Yeah, known issue. We dealt with that on x86 at the time:

d4812e169de4 ("x86, mce: Get rid of TIF_MCE_NOTIFY and associated mce tricks")

> > Now, memory_failure_queue() does that and can run from IRQ context so
> > you need only an irq_work which can queue from NMI context. We do it
> > this way in the MCA code:
> > 
> 
> (was there something missing here?)

Whoops. Yeah, I was about to paste this:

void mce_log(struct mce *m)
{
        if (!mce_gen_pool_add(m))
                irq_work_queue(&mce_irq_work);
}

we're basically queueing only into the lockless buffer and kicking the
IRQ work.

> > We queue in an irq_work in NMI context and work through the items in
> > process context.
> 
> How are you getting from NMI to process context in one go?
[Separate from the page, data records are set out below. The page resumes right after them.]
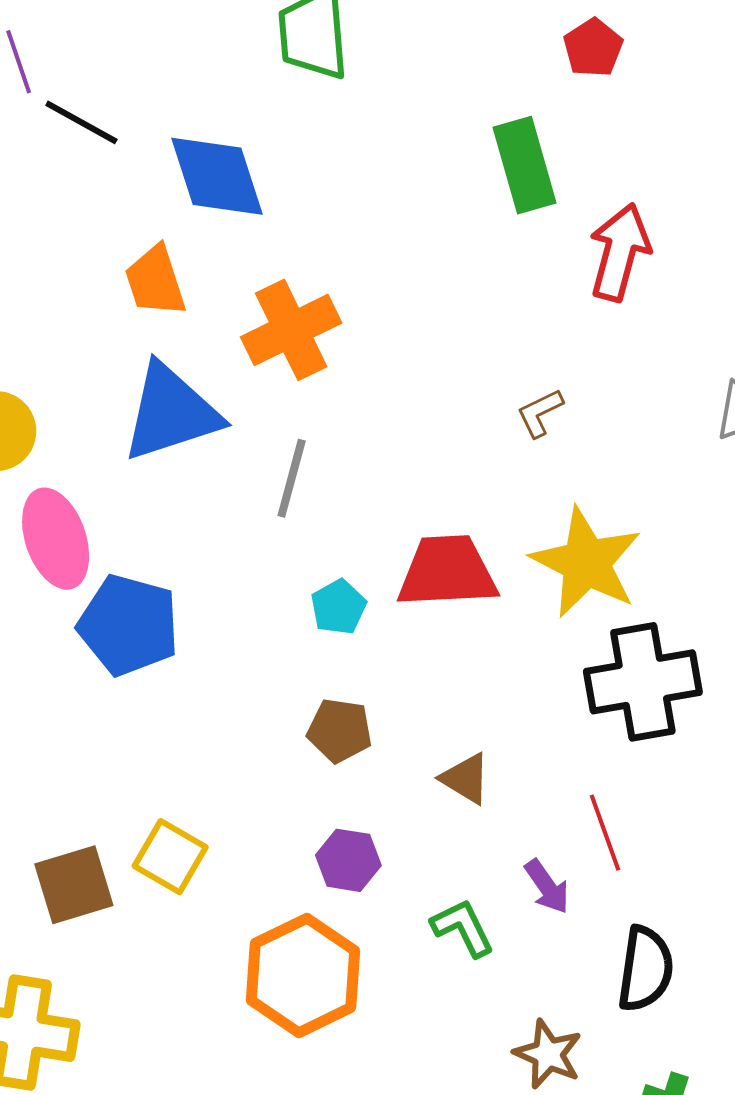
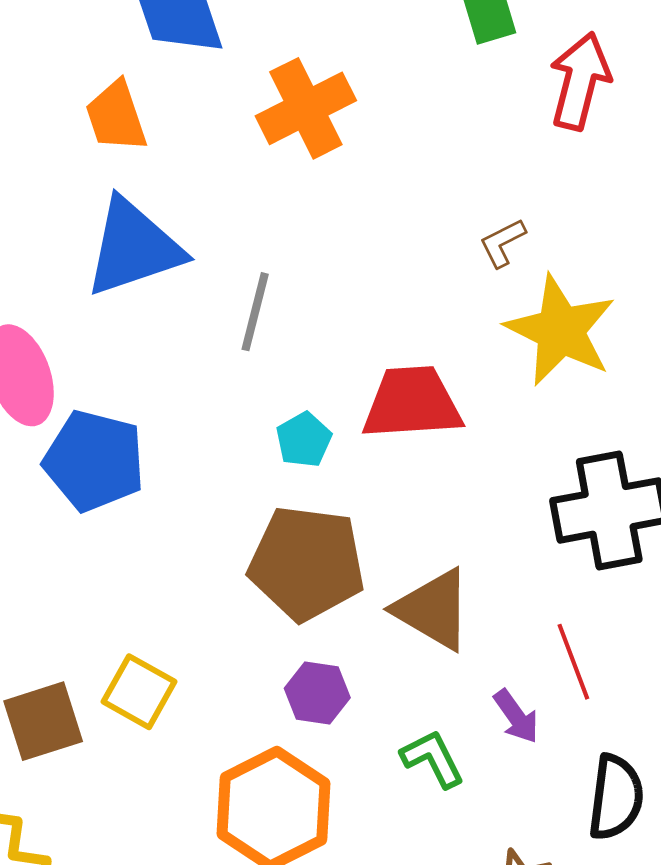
orange cross: (291, 330) -> (306, 108), moved
yellow star: (586, 563) -> (560, 330), moved
brown pentagon: (340, 730) -> (307, 563), size x1.8
brown triangle: (466, 779) -> (433, 609), size x1.6

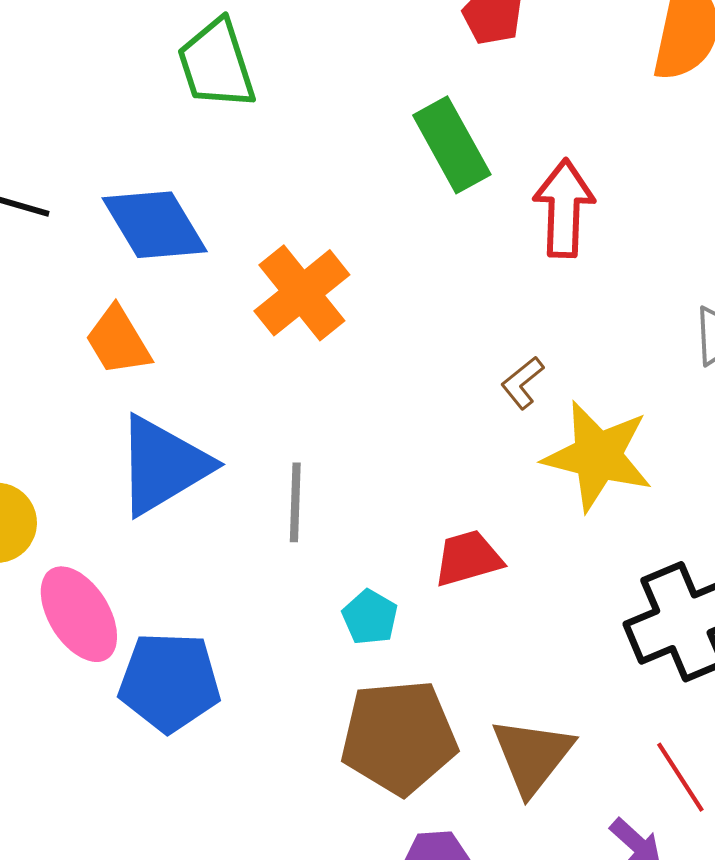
red trapezoid: (412, 403) -> (468, 558), size x0.7
brown triangle: (433, 609) -> (532, 756), turned 50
Well, #MC is basically an NMI context on x86 and when it is done, we
work through the items queued in process context. But see the commit
above too - for really urgent errors we run memory_failure *before* we
return to user.

> This patch causes the IRQ->process transition.
> The arch specific bit of this gives the irq work queue a kick if returning from
> the NMI would unmask IRQs. This makes it look like we moved from NMI to IRQ
> context without returning to user-space.
> 
> Once ghes_handle_memory_failure() runs in IRQ context, it task_work_add()s the
> call to ghes_kick_memory_failure().
> 
> Finally on the way out of the kernel to user-space that task_work runs and the
> memory_failure() work happens in process context.
> 
> During all this the user-space program counter can point at a poisoned location,
> but we don't return there until the memory_failure() work has been done.

Sounds very similar.

Actually, yours is even a bit more elegant. I wonder why we didn't use
task_work_add() then...

Thx.

-- 
Regards/Gruss,
    Boris.

Good mailing practices for 400: avoid top-posting and trim the reply.